MABA-pm.com, Calon Anggota DPR RI Daerah Pemilihan (Dapil) Maluku Utara, Abdurahman Lahabato diduga berkampanye secara illegal di Halmahera Timur.
Calon legislatif (Caleg) Partai Amanat Nasional (PAN) itu diketahui tidak mengantongi Surat Tanda Terima Pemberitahuan (STTP) Kampanye dari pihak kepolisian setempat.
Akibatnya, Badan Pengawasan Pemilihan Umum (Bawaslu) Kabupaten Halmahera Timur (Haltim) mengambil langkah tegas untuk memproses Abdurahman Lahabato.
Ketua Bawalsu Haltim, Suratman Kadir mengatakan, di dalam Pasal 30 Ayat (1) PKPU No.15 Tahun 2023, diejalskan, petugas kampanye Pemilu pertemuan terbatas harus menyampaikan pemberitahuan tertulis kepada Kepolisian Negara Republik Indonesia sesuai dengan tingkatannya, dengan tembusan disampaikan kepada KPU, KPU provinsi, dan KPU kabupaten/kota, Bawaslu, Bawaslu provinsi, dan bawaslu kabupaten/kota sesuai dengan tingkatannya.
Pemberitahuan dimaksud kata dia, dibuat dalam bentuk tertulis yang berisi lokasi kegiatan, waktu pelaksanaan, perkiraan jumlah peserta dan penanggung jawab pelaksana kampanye wajib disertakan.
“Dasar pemberitahuan inilah yang digunakan kepolisian untuk mengeluarkan STTP sebelum kegiatan kampanye dilaksanakan,” ujarnya, Selasa (12/12/2023).

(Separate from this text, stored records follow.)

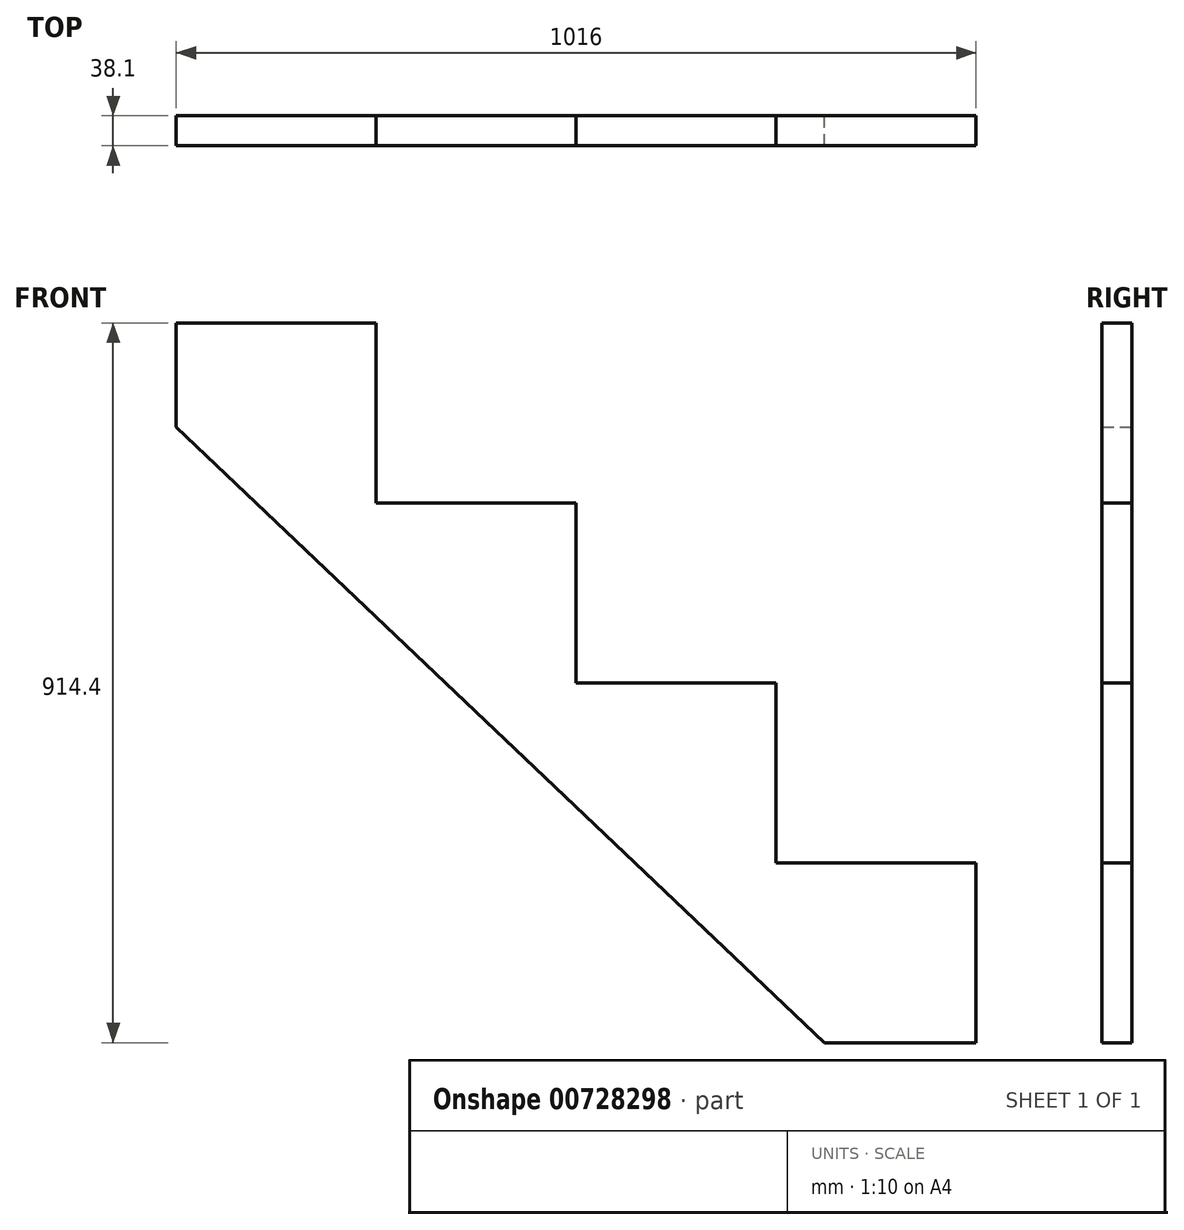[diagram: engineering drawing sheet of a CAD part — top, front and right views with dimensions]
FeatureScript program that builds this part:
annotation { "Feature Type Name" : "Feature", "Feature Type Description" : "" }
export const myFeature = defineFeature(function(context is Context, id is Id, definition is map)
    precondition{}
    {
        {
            var Q0;
            Q0=qCreatedBy(makeId("Front.planeOp"),FACE);
            var sketch = newSketch(context, id + "F0", { "sketchPlane" : qUnion([Q0])});
            skLineSegment(sketch, "E0", {"start": v(0, 0) * mm, "end": v(0, -228.6) * mm});
            skLineSegment(sketch, "E1", {"start": v(0, -228.6) * mm, "end": v(254, -228.6) * mm});
            skLineSegment(sketch, "E2", {"start": v(254, -228.6) * mm, "end": v(254, -457.2) * mm});
            skLineSegment(sketch, "E3", {"start": v(254, -457.2) * mm, "end": v(508, -457.2) * mm});
            skLineSegment(sketch, "E4", {"start": v(508, -457.2) * mm, "end": v(508, -685.8) * mm});
            skLineSegment(sketch, "E5", {"start": v(508, -685.8) * mm, "end": v(762, -685.8) * mm});
            skLineSegment(sketch, "E6", {"start": v(762, -685.8) * mm, "end": v(762, -914.4) * mm});
            skLineSegment(sketch, "E7", {"start": v(0, 0) * mm, "end": v(762, -685.8) * mm});
            skLineSegment(sketch, "E8", {"start": v(569.31, -914.4) * mm, "end": v(762, -914.4) * mm});
            skLineSegment(sketch, "E9", {"start": v(0, 0) * mm, "end": v(-254, 0) * mm});
            skLineSegment(sketch, "E10", {"start": v(-254, 0) * mm, "end": v(-254, -132.26) * mm});
            skLineSegment(sketch, "E11", {"start": v(-254, -132.26) * mm, "end": v(569.31, -914.4) * mm});
            skSolve(sketch);
        }
        {
            var Q0;
            Q0=makeQuery(id+"F0.imprint","IMPRINT",FACE,{"disambiguationData":[TD([[makeQuery(id+"F0.imprint","IMPRINT",EDGE,{"derivedFrom":sQuery(id+"F0.wireOp",EDGE,"E1")}),-1.0]])]});
            extrude(context, id + "F1", {"entities" : qUnion([Q0]), "depth" : 38.1 * mm, "offsetDistance" : 25.4 * mm});
        }
    });
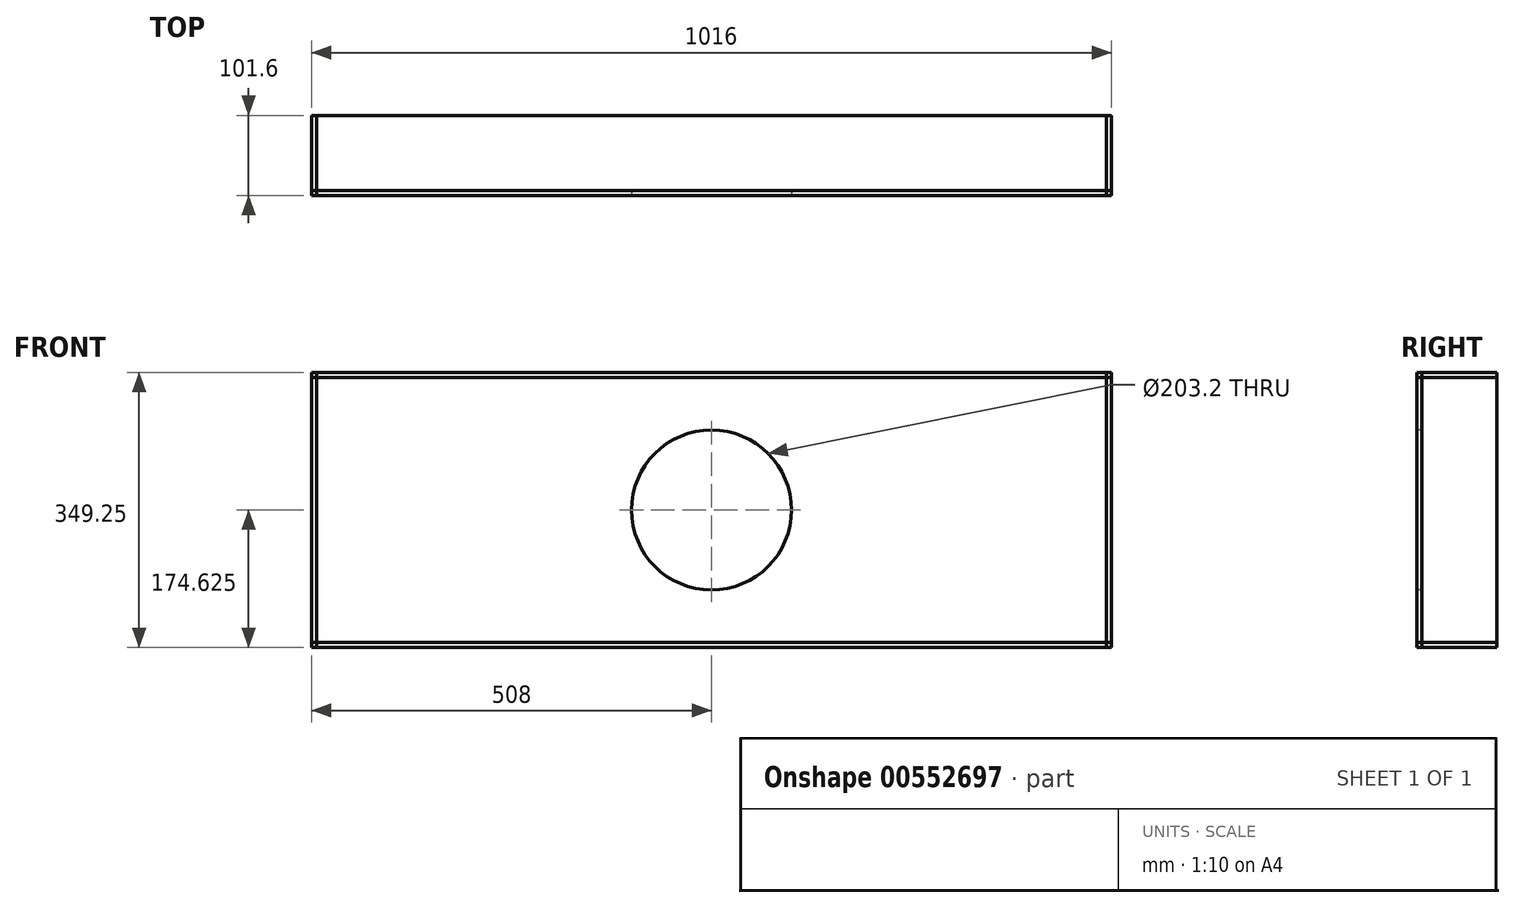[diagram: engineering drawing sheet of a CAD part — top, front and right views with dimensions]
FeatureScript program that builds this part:
annotation { "Feature Type Name" : "Feature", "Feature Type Description" : "" }
export const myFeature = defineFeature(function(context is Context, id is Id, definition is map)
    precondition{}
    {
        {
            var Q0;
            Q0=qCreatedBy(makeId("Front.planeOp"),FACE);
            var sketch = newSketch(context, id + "F0", { "sketchPlane" : qUnion([Q0])});
            skLineSegment(sketch, "E0.bottom", {"start": v(0, 0) * mm, "end": v(1016, 0) * mm});
            skLineSegment(sketch, "E0.top", {"start": v(0, 349.25) * mm, "end": v(1016, 349.25) * mm});
            skLineSegment(sketch, "E0.left", {"start": v(0, 0) * mm, "end": v(0, 349.25) * mm});
            skLineSegment(sketch, "E0.right", {"start": v(1016, 0) * mm, "end": v(1016, 349.25) * mm});
            skCircle(sketch, "E1", {"center": v(508, 174.62) * mm, "radius": 101.6 * mm});
            skLineSegment(sketch, "E2", {"start": v(508, 174.62) * mm, "end": v(1016, 174.62) * mm, "construction": true});
            skLineSegment(sketch, "E3", {"start": v(508, 174.62) * mm, "end": v(508, 349.25) * mm, "construction": true});
            skSolve(sketch);
        }
        {
            var Q0;
            Q0=makeQuery(id+"F0.imprint","IMPRINT",FACE,{"disambiguationData":[TD([[makeQuery(id+"F0.imprint","IMPRINT",EDGE,{"derivedFrom":sQuery(id+"F0.wireOp",EDGE,"E0.bottom")}),1.0]])]});
            extrude(context, id + "F1", {"entities" : qUnion([Q0]), "oppositeDirection" : true, "depth" : 6.35 * mm, "offsetDistance" : 25.4 * mm});
        }
        {
            var Q0;
            Q0=qCreatedBy(makeId("Front.planeOp"),FACE);
            var sketch = newSketch(context, id + "F2", { "sketchPlane" : qUnion([Q0])});
            skLineSegment(sketch, "E4.bottom", {"start": v(0, 349.25) * mm, "end": v(1016, 349.25) * mm});
            skLineSegment(sketch, "E4.top", {"start": v(0, 342.9) * mm, "end": v(1016, 342.9) * mm});
            skLineSegment(sketch, "E4.left", {"start": v(0, 342.9) * mm, "end": v(0, 349.25) * mm});
            skLineSegment(sketch, "E4.right", {"start": v(1016, 342.9) * mm, "end": v(1016, 349.25) * mm});
            skSolve(sketch);
        }
        {
            var Q0;
            Q0=makeQuery(id+"F2.imprint","IMPRINT",FACE,{"disambiguationData":[TD([[makeQuery(id+"F2.imprint","IMPRINT",EDGE,{"derivedFrom":sQuery(id+"F2.wireOp",EDGE,"E4.bottom")}),-1.0]])]});
            extrude(context, id + "F3", {"entities" : qUnion([Q0]), "oppositeDirection" : true, "depth" : 101.6 * mm, "offsetDistance" : 25.4 * mm});
        }
        {
            var Q0;
            Q0=makeQuery(id+"F3.opExtrude","SWEPT_FACE",FACE,{"disambiguationData":[OSD([sQuery(id+"F2.wireOp",EDGE,"E4.bottom")])]});
            var sketch = newSketch(context, id + "F4", { "sketchPlane" : qUnion([Q0])});
            skLineSegment(sketch, "E5.bottom", {"start": v(1016, 101.6) * mm, "end": v(1009.65, 101.6) * mm});
            skLineSegment(sketch, "E5.top", {"start": v(1016, 0) * mm, "end": v(1009.65, 0) * mm});
            skLineSegment(sketch, "E5.left", {"start": v(1016, 101.6) * mm, "end": v(1016, 0) * mm});
            skLineSegment(sketch, "E5.right", {"start": v(1009.65, 101.6) * mm, "end": v(1009.65, 0) * mm});
            skSolve(sketch);
        }
        {
            var Q0;
            Q0=makeQuery(id+"F4.imprint","IMPRINT",FACE,{"disambiguationData":[TD([[makeQuery(id+"F4.imprint","IMPRINT",EDGE,{"derivedFrom":sQuery(id+"F4.wireOp",EDGE,"E5.bottom")}),-1.0]])]});
            var Q1;
            Q1=makeQuery(id+"F1.opExtrude","CAP_VERTEX",VERTEX,{"disambiguationData":[OSD([sQuery(id+"F0.wireOp",EDGE,"E0.bottom"),sQuery(id+"F0.wireOp",EDGE,"E0.right")])],"isStart":false});
            extrude(context, id + "F5", {"entities" : qUnion([Q0]), "endBound" : BoundingType.UP_TO_VERTEX, "oppositeDirection" : true, "depth" : 25.4 * mm, "endBoundEntityVertex" : qUnion([Q1]), "offsetDistance" : 25.4 * mm});
        }
        {
            var Q0;
            Q0=makeQuery(id+"F3.opExtrude","SWEPT_BODY",BODY,{"disambiguationData":[OSD([sQuery(id+"F2.wireOp",EDGE,"E4.bottom"),sQuery(id+"F2.wireOp",EDGE,"E4.top"),sQuery(id+"F2.wireOp",EDGE,"E4.left"),sQuery(id+"F2.wireOp",EDGE,"E4.right")])]});
            transform(context, id + "F6", {"entities" : qUnion([Q0]), "transformType" : TransformType.TRANSLATION_3D, "dx" : 0 * mm, "dy" : 0 * mm, "dz" : -342.9 * mm, "makeCopy" : true});
        }
        {
            var Q0;
            Q0=makeQuery(id+"F5.opExtrude","SWEPT_BODY",BODY,{"disambiguationData":[OSD([sQuery(id+"F4.wireOp",EDGE,"E5.bottom"),sQuery(id+"F4.wireOp",EDGE,"E5.top"),sQuery(id+"F4.wireOp",EDGE,"E5.left"),sQuery(id+"F4.wireOp",EDGE,"E5.right")])]});
            transform(context, id + "F7", {"entities" : qUnion([Q0]), "transformType" : TransformType.TRANSLATION_3D, "dx" : -1009.65 * mm, "dy" : 0 * mm, "dz" : 0 * mm, "makeCopy" : true});
        }
    });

Untuk itu, Suratman memastikan akan meregister sebagai bentuk pelanggaran kampanye. Pasalnya, disaat berkampanye Amburahman masih membandel dan tetap melakukan kampenya walaupun sudah dihentikan Panwascam setempat.
“Maka dari itu Bawaslu Haltim akan meregister sebagai bentuk pelanggran kampanye,” tegasnya.
Sementara itu, berdasrakan hasil pembicaraan antara tim Caleg DPR RI tersebut, yakni M Gitang Laut dengan Anggota Panwaslu Kecamatan Wasile Selatan, Fefnando Ambiua, di mana M Giatang menganggap Bawaslu kabupaten hanya berpatokan pada Peraturan Pemerintah (PP) nomor 60.
“Bawaslu kabupaten hanya berpatokan pada PP 60, serta tidak mendapat realisasi ke Sistem Informasi Kampanye dan Dana Kampanye (SIKADEKA) maka tidak terlalu paham, sehingga itu silahkan berkoordinasi ke Bawaslu provinsi terkait SIKADEKA,”katanya.
Tak hanya itu, dirinya juga mempersilahkan Panwaslu kecamatan untuk menjadikan sebagai temuan. Jika dianggap pertemuan itu sebagai pelanggaran dalam kampanye.
Diketahui, Caleg DPR RI dari partai berlogo matahari itu melaksanakan kampenya terbatas dan tatap muka di Desa Nusa Jaya, Kecamatan Wasile Selatan, Senin (11/12/2023) malam, tanpa mengantongi STTP Kampanye maupun pemberitahuan ke Bawaslu. Amdurahman pun dianggap sudah melanggar ketentuan PKPU 15 Pasal 30 ayat 1.